Movies

Movie Review: WildLike

WildLike

I have been so busy watching movies at the Phoenix Film Festival that I haven’t had time to review any of the ones that I’ve watched yet!  Time to change that.  The second movie I watched at the festival on Friday was a film called WildLike, starring Bruce Greenwood and Ella Purnell.  It was one of several drama movies that I’ve now seen over the last two days.  In my own experience, films at the Phoenix Film Festival tend to be of a higher quality than most movies I see in the theater these days.  As a friend of mine put it when I was trying to explain it, it just seems like the people making these movies are more passionate about their craft.  I added that they are not in it just to make money, which seems true.  They are more about telling a story and hoping their audience appreciates it as much as they do as opposed to just making a film that looks appealing enough to get people to buy a ticket so they make some money, which is what a lot of films out of Hollywood seem to be trying to do these days.

WildLike definitely tells a good story.  It’s the story of Mackenzie, a teenage girl who’s been dealt a hard lot in life up until this point.  Her dad has just passed away and her mom is heading to a drug rehab center, so Mackenzie goes to live with her uncle in Alaska.  The relationship with her uncle soon turns sour and Mackenzie heads out on her own with little cash to try to make it back to Seattle where her mother is.  She soon realizes it won’t be easy and discovers Bart, a lone hiker with scars of his own.
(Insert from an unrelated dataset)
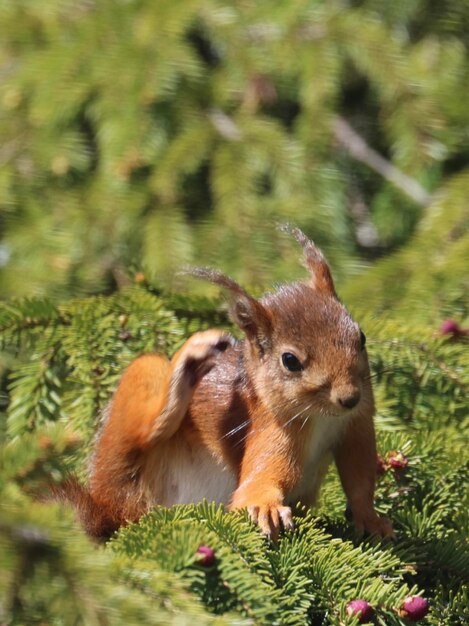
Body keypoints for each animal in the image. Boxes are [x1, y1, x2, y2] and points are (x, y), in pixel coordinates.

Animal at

The movie is about their story as they try to make it across the Alaskan wilderness.

The main characters in WildLike, Mackenzie and Bart, are the kind of people that you meet in this world that have become hardened enough by life that they almost try to make it hard for you to like them.  One common theme in several movies I’ve seen at the festival so far, WildLike included, is a lack of trust.  As humans, a lot of us have learned (or thought we learned) that people in general can’t be trusted.  Everyone’s been through a lot, and it’s pretty much all been caused by other people.  Why should we let any of them in?  We don’t know who might be the next one to hurt us.

The thing we have to learn, though, and the thing that Bart and Mackenzie come to learn in WildLike, is that we must trust someone.  Despite what we’ve been through, despite what people might have done to us in the past, we need other people.  No man is an island, and in Mackenzie’s case, she couldn’t make it on her own.  People do dumb things, and there will always be the possibility of getting hurt, but that doesn’t mean we don’t still need each other.

WildLike tells the story of two hurt souls venturing across an amazing backdrop of beautiful scenery who learn what it’s like to trust again and what can come of that.  It’s a story we could all stand to hear, and the filmmakers did it beautifully in WildLike.  We find two characters in Bart and Mackenzie that we can sympathize with, and the telling of their story made for a very scenic and moving film.